フォトビーの前身として、オリジナルラベルビールをオーダーできる「わくわくブルワリー」というサービスが存在していた。しかし、2016年11月1日を境に、より時代にマッチした「手作りラベルビールを通して大切な思い出を共有し、人と人とのつながりを深めるサービス」という新しいコンセプトを掲げ、「フォトビー~Photo‚ Beer & Smiles~」としてリニューアルした。嬉しい体験が連鎖してリアルで広がっていくことを目指して、サービスを提供していた。わくわくブルワリーでは写真を使用してラベルビールを作ることが特徴だったが、フォトビーでは写真だけでなくデザインも楽しめるようになっていた。
うねり続けるEC業界の光と陰
今年も数多くのサービスが終了したが、コロナ禍の影響がまだ残っているものもあった。その中でも、EPARKテイクアウトや食べログモールと言った、食品サービスが撤退したのが印象的だ。これらのサービスは、新型コロナウイルスによる消費者が外食から内食へ変化したことを受け、順調に伸ばしていったが、コロナ禍が明けたことによる需要の減少や、ウーバーイーツや出前館などのライバル企業の台頭によりユーザーに魅力が認知されないまま撤退に至ったようだ。
動画配信サービスであるGYAOも今年で終了となっている。こちらも、コロナ禍でAmazonプライムビデオやYoutube、Tverなどの動画配信サービスが急激に伸びたことにより、サービスの認知を広げられることができなかったことが原因ではないだろうか。
乱立している後払い決済サービスにも淘汰の波がやってきた年でもあった。元来、後払い決済サービスは差別化が難しい業界の中で、過当競争気味な状態になっていたが、そこにPayPay後払いやメルペイスマート払いなど、元々のプラットフォームを活かした後払いサービスがここ数年で存在感を増してきた。そのような中で、Atomeやアトディーネはその荒波に飲まれていったと見ることができるだろう。
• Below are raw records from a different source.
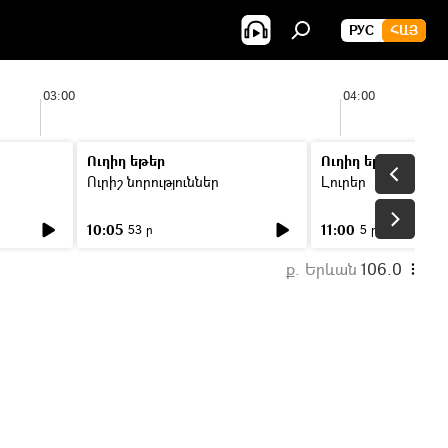
РУС
ՀԱՅ
03:00
04:00
Ուղիղ եթեր
Ուղիղ եթեր
Ուրիշ նորություններ
Լուրեր
10:05
11:00
53 ր
5 ր
ք. Երևան
106.0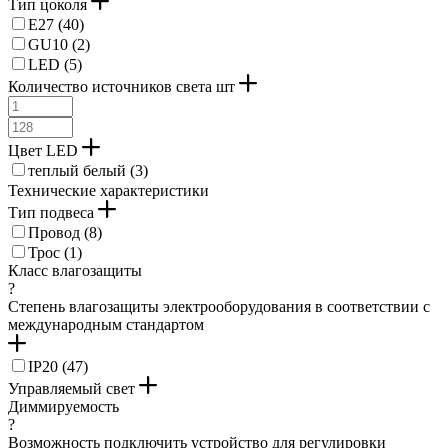
Тип цоколя
терракот (
1
)
E27 (
40
)
фиолетовый (
2
)
GU10 (
2
)
хром (
234
)
LED (
5
)
черно-белый (
11
)
Количество источников света шт
черный (
839
)
cветло-серый (
1
)
черный матовый (
1
)
Цвет LED
шампань (
11
)
теплый белый (
3
)
черный аннодированный (
1
)
Технические характеристики
коричневый античный (
9
)
Тип подвеса
никель-античный (
1
)
Провод (
8
)
деревянный (
4
)
Трос (
1
)
кремово-золотой (
1
)
Класс влагозащиты
пастельный светло-зеленый (
1
)
?
серебро-античное (
2
)
Степень влагозащиты электрооборудования в соответствии с
белый-античный (
1
)
международным стандартом
сталь нержавеющая (
1
)
стальной (
1
)
IP20 (
47
)
золотистый (
3
)
Управляемый свет
серебро матовое (
2
)
Диммируемость
никель-матовый (
2
)
?
латунь состаренный (
2
)
Возможность подключить устройство для регулировки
また、カスタマイズECサービスのような双方向性のあるサービスを通して、顧客はECサービスに「便利」だけでなく、「体験」も求めてきているフェーズに変化してきていた。しかし、その中でも環境の変化にうまく対応することができなかったCanvathやフォトビーはサービスを撤退することとなった。
コロナ禍を経て、右肩上がりに伸び続けてきたeコマース業界であるが、それだけ日々新しいサービスが誕生しており、時代に取り残されたサービスは終わりを迎えることになった。今後は、コロナ禍で需要の生まれたサービスをどのように他社と差別化を図り、認知を広げていくかが各サービスの課題となっていくだろう。今後もどのようなサービスが生まれ、終了していくのか引き続き注目していきたい。